It was natural that Israel should send a rescue mission to help in the aftermath of the Surfside disaster in Florida.
Diaspora Affairs Minister Nachman Shai departed on Saturday night to the area, where a building collapsed on Thursday leaving more than 150 missing and most likely dead. The building is in an area with a high Jewish population and a large number of the missing and their families are Jews.
Shai planned to meet with Miami-Dade Mayor Danielle Levine Cava and local Jewish community leaders to hear their needs and propose various means to help. When he returns, he will present Prime Minister Naftali Bennett plans for assistance to the Jewish community. En route to Miami, Shai told The Jerusalem Post, “We will do whatever we can to help the Americans in any way they deem fit. America can learn from Israeli experience. Unfortunately, we have too much experience with disasters.”
Shai rightly noted that his visit sends a powerful message about the relationship between Israel and American Jewry being a two-way street.
This is a message also being embraced by the prime minister. On Friday, Bennett tweeted: “We are following with concern the difficult images that are coming out from Florida. Our Foreign Ministry representatives in Miami and Israel are doing everything possible to assist and address the situation.
“The entire nation of Israel prays for the safety of those injured and missing in the disaster. From here we send support to our brethren in the Jewish community in particular, and to all Florida residents in general, and express our sorrow during this tragic event.”
Defense Minister Benny Gantz on Saturday night announced that an emergency delegation of engineering and rescue specialists from the IDF’s Home Front Command was going to Miami to assist the complicated rescue operation.
“We will make every effort to help save human lives, and to offer our support to the Jewish community and to our American friends,” Gantz said.
Foreign Minister Yair Lapid said that in such difficult times, Israel must stand with its friends in America, and the Jewish people in Florida, in particular.

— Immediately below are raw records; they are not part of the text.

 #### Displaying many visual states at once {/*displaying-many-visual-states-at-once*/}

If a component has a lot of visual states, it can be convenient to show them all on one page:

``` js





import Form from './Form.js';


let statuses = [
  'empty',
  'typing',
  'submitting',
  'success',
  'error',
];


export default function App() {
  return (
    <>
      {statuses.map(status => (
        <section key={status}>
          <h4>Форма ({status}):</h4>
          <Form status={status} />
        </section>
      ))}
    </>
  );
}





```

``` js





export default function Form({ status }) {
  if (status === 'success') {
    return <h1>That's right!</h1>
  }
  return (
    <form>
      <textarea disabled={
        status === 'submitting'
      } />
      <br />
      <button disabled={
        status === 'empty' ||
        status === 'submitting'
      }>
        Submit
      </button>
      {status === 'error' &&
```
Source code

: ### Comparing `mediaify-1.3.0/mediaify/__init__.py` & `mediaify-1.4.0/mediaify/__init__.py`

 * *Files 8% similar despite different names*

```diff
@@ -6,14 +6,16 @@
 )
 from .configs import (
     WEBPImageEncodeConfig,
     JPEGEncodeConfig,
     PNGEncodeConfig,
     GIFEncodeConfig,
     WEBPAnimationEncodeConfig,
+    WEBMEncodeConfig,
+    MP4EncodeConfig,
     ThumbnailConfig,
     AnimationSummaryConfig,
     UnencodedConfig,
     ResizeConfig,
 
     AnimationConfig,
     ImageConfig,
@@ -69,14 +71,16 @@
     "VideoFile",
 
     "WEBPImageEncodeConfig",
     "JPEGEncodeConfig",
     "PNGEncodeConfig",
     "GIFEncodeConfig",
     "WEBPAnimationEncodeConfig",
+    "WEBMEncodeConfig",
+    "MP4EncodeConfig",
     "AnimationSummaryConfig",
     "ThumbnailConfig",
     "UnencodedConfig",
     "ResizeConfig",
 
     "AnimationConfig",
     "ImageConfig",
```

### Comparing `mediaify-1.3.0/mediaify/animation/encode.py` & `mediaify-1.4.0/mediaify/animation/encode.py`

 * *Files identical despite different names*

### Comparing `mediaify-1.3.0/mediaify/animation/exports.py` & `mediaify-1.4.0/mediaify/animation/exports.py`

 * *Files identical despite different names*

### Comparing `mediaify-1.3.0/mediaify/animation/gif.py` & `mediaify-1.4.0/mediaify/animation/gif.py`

Teams from Zaka, specializing in the identification of bodies in disaster situations, and of United Hatzalah’s Psychotrauma and Crisis Response Unit are among those who have also flown to Florida to help and are working alongside volunteers from Magen David Adom’s International Unit. El Al Israel’s national airline sponsored the flights.
As hope fades of finding victims alive, experts from these organizations undoubtedly will have an important role to play.
The PCRU mission will be led by Vice President of Operations for United Hatzalah Dov Maisal, who has led disaster response missions to Nepal, Haiti and Japan, a reminder that Israelis have helped out in many disasters around the globe.
Shai’s predecessor as Diaspora Affairs minister, Omer Yankelevitch, also stressed when she was in the position, that “world Jewish solidarity isn’t a meaningless slogan – we truly care.”
As Yankelevitch noted in an oped in The Post last year, our support for our Jewish brethren must be unconditional – it is beyond politics, affiliation with religious streams, or the idea of encouraging aliyah, emigration to Israel.
Israel can be proud of its response. It is a sign of the strength of the relationship between Israel and the Diaspora as well as Israel and the US, despite all the challenges. This solidarity is important not only in sudden emergencies but also in combating the ongoing coronavirus pandemic and the recent sharp rise in antisemitism.
Kol Yisrael arevim zeh bazeh – “All of Israel are responsible for one another” – is a basic Jewish tenet. The importance of the principle of Jewish solidarity around the world should not be underestimated.
In the wake of the Surfside disaster, this message of solidarity, of course, is not just to the Jewish community but to the US as a whole. Israel and the US are more than allies. They are friends.
From Jerusalem, we send our prayers and support and pray that the warm feelings of solidarity between our countries be expressed not only in emergency situations and disasters, but at all times.